Yale University of Medicine


Activism and Medicine Course, Spring 2004
10 classes and 1 workshop day

Main Goals:
1. Students are exposed to and inspired by the different ways physicians incorporate activism.
2. Students develop skills and learn strategies for combining activism in their careers as physicians.
3. Students develop research-based activism skills by creating a research protocol or develop and implement a media, political or community-based campaign focused on an issue of interest. (optional)

1. Students are exposed to and inspired by the different ways physicians incorporate activism.

  • Speakers selected to provide a breadth of coverage of topics and examples of how activism can be combined with a career as a health professional.
  • Speakers further selected based on success using a particular activism strategy or technique such as grassroots organizing, introduction legislative changes, media advocacy, educational outreach, and courtroom advocacy.

2. Students develop skills and learn strategies for combining activism in their careers as physicians. These skills include:

  • Research-based activism techniques, especially those that can be applied in a clinical setting.
  • Mobilizing media
  • Political strategizing
  • Coalition building and developing collaborative relationships
  • Grassroots organizing
  • Educational outreach in and out of the classroom

* With exception of research-based activism, these skills will be introduced as part of a 1-day workshop modeled on AMSA’s Political Leadership Institute curriculum. Research-based activism will be covered in a class session. In addition, speakers will highlight how they use different strategies to accomplish their activism goals.

3. Students develop research-based activism skills by creating a research protocol or develop and implement a media, political or community-based campaign focused on an issue of interest. (optional)

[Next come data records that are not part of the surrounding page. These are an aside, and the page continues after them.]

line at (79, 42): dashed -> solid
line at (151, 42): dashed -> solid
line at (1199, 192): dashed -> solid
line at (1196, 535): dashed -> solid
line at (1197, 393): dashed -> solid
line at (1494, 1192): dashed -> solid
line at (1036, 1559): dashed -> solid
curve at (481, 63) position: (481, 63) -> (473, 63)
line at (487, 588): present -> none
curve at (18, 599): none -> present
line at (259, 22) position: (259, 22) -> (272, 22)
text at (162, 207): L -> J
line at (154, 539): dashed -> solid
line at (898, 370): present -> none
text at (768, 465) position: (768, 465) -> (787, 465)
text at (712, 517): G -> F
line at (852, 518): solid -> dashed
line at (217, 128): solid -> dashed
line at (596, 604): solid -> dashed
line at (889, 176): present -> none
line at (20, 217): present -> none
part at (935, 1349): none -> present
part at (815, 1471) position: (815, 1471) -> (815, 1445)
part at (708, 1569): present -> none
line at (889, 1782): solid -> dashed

  • Interested students meet for an additional 30-minute session following every class in order to work on a project of interest and receive feedback from the group. These projects can be based on activities in which students are already involved.
  • If we receive project money, we will divide funds available among students who develop projects to help them implement their proposals.

Research-specific goals:

  • Students identify and work with a faculty advisor to develop their research proposal.
  • Students evaluate ways results from their research might be applied within an activist context.
  • If applicable, students implement their research proposals during summer and/or as part of their medical thesis project.

Course structure:

  • 10 classes and 1 workshop day. Classes meet every other week throughout Spring semester.
  • Class meets Monday evenings from 6.30 to 8 pm with the exception of the first week when class will meet Wednesday evening from 6.30 to 8 pm. The workshop will be held on a Saturday sometime between the 1st and 3rd class session.
  • Speakers will be invited for all but 1 of the class sessions, making a total of 9 speakers.
  • The 5th or 4th class session will be devoted to an interactive session covering the following topics:
    • Why are doctor activists needed?
    • The difference between activism and clinical service
    • Placing activism in context: a brief political education/ overview of social movements that have historically worked to produce change.